Alle sitzen im gleichen Boot
Nähe und gegenseitige Begleitung oder Betreuung haben in der Pandemiezeit einen neuen Stellenwert bekommen. "Die Freundschaften innerhalb des Hauses wurden nochmal deutlicher und fester. Zudem sehen wir, dass alle Mädchen Verantwortung füreinander übernehmen. Der Gemeinsinn ist sehr hoch - keine trifft unvorsichtig Freund*innen außerhalb des Hauses, weil jede darauf achtet, ihre Mitbewohnerinnen nicht zu gefährden", betont Resinek. "Die Mädchen schubsen sich gegenseitig an und setzen das Allgemeinwohl in den Vordergrund. Wir sind ein Haushalt und dessen sind sich alle bewusst. Mein Verhalten beeinflusst nicht nur mich."
Christine Resinek ist die Leiterin des Jungendwohnverbunds für Mädchen, dem auch das Haus Ursula
zugehört.

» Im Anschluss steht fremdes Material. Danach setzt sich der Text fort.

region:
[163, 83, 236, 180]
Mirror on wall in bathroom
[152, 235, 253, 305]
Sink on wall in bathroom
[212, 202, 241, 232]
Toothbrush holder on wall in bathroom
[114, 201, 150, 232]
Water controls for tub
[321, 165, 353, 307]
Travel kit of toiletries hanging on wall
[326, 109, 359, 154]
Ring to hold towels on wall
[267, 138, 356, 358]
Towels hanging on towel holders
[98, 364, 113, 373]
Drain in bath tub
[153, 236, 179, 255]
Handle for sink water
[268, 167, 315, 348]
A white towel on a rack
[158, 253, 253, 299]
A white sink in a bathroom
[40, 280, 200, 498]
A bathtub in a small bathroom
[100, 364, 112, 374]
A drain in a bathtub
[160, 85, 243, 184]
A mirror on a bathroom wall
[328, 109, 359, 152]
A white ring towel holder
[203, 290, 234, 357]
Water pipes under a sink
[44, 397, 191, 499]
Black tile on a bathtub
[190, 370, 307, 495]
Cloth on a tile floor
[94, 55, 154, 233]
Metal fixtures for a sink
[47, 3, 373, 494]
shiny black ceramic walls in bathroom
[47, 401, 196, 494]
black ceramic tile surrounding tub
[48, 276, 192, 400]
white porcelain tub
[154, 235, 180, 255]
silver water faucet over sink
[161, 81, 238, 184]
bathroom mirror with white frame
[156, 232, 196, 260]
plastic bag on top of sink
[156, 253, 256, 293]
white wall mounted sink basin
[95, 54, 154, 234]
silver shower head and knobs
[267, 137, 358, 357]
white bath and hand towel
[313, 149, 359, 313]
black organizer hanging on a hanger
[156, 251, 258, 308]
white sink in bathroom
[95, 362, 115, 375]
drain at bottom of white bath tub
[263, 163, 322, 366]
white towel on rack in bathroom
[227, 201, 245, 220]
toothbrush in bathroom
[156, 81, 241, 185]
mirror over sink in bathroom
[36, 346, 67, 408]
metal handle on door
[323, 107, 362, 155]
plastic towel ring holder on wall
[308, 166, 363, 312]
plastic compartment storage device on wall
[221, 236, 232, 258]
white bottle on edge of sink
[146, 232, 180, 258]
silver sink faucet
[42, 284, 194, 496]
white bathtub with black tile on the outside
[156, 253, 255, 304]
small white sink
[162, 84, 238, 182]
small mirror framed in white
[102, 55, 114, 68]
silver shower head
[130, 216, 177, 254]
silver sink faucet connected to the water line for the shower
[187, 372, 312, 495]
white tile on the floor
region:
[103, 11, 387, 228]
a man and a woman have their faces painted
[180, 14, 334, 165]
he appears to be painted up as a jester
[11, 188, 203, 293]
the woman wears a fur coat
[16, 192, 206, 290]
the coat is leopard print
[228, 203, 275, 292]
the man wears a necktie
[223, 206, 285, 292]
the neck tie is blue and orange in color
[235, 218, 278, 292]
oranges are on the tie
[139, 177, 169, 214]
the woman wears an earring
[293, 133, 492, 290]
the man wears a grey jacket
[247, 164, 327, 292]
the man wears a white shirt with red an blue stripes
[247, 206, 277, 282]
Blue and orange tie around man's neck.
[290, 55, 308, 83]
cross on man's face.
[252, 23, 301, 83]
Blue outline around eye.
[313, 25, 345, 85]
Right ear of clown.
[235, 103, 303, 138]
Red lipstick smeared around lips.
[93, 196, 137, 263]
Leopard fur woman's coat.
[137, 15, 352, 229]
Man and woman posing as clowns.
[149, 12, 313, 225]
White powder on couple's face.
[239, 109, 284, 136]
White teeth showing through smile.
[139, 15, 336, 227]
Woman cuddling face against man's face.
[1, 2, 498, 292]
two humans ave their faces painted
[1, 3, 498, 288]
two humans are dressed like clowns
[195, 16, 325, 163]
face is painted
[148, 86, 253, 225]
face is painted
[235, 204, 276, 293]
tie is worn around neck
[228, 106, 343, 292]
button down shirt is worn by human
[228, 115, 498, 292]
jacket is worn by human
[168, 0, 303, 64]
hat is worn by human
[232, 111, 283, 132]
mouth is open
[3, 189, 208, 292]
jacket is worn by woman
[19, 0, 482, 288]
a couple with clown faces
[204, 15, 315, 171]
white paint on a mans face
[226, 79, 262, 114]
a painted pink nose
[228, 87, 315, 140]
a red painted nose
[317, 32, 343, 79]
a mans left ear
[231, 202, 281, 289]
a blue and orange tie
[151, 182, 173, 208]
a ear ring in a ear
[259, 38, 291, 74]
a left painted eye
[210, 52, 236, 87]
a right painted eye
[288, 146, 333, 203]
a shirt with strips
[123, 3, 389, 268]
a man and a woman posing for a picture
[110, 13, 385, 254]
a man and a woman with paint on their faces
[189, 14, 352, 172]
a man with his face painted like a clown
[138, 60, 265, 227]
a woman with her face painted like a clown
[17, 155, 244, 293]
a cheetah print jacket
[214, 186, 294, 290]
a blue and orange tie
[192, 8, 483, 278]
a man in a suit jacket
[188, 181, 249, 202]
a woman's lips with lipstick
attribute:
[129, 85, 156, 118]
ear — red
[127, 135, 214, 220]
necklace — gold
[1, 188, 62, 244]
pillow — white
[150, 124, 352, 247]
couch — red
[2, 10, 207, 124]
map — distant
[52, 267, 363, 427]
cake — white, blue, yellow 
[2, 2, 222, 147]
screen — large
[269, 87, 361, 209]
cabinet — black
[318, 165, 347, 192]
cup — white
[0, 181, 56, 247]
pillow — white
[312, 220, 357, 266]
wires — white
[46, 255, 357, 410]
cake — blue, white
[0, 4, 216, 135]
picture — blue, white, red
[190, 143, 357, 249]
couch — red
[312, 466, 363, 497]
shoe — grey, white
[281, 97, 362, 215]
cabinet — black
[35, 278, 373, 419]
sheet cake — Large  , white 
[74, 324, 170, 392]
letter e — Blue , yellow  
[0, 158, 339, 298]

Im Betreuten Wohnen der Einrichtung werden aktuell von zwölf Pädagoginnen, einem Koch
und Reinigungskräften 18 Mädchen im Alter zwischen 14 und 18 Jahren, die aus verschiedenen Gründen nicht bei ihren Familien wohnen können, betreut. Sie leben für einen bestimmten Zeitraum in einer der beiden Wohngruppen. Jedes Mädchen hat eine feste Bezugspädagogin oder einen Bezugspädagogen in ihrer Gruppe, mit der*dem Probleme und Fragen aus dem Alltag besprochen und Zukunftspläne entwickelt werden können.